Problem requirements
Only these lines, please: the first one of the records through the one containing "Tuttavia, come ogni", retyped exactly, both ends included and pictures omitted.

[Provided data]

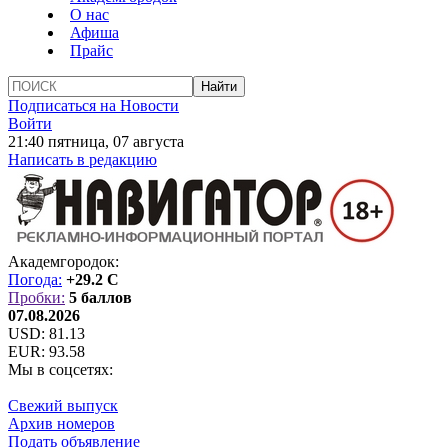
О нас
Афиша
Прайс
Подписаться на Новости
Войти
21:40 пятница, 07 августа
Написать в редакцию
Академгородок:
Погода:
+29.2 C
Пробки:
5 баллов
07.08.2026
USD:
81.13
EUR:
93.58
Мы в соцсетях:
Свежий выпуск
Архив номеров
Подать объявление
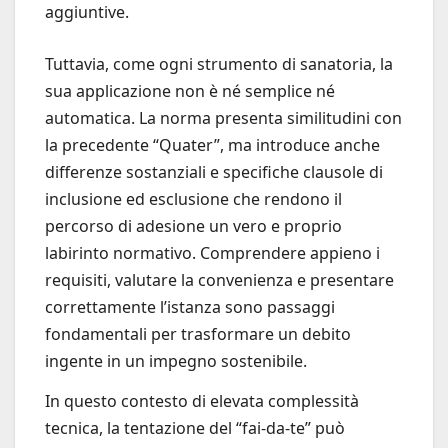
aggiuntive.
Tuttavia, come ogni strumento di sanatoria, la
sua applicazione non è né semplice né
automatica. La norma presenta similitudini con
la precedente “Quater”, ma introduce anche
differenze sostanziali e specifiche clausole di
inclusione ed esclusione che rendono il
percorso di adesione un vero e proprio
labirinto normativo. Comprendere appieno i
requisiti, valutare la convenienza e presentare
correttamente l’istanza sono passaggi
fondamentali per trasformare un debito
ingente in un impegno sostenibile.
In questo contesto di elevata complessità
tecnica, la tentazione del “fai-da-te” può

[/Provided data]

Solution
О нас
Афиша
Прайс
Подписаться на Новости
Войти
21:40 пятница, 07 августа
Написать в редакцию
Академгородок:
Погода:
+29.2 C
Пробки:
5 баллов
07.08.2026
USD:
81.13
EUR:
93.58
Мы в соцсетях:
Свежий выпуск
Архив номеров
Подать объявление
aggiuntive.
Tuttavia, come ogni strumento di sanatoria, la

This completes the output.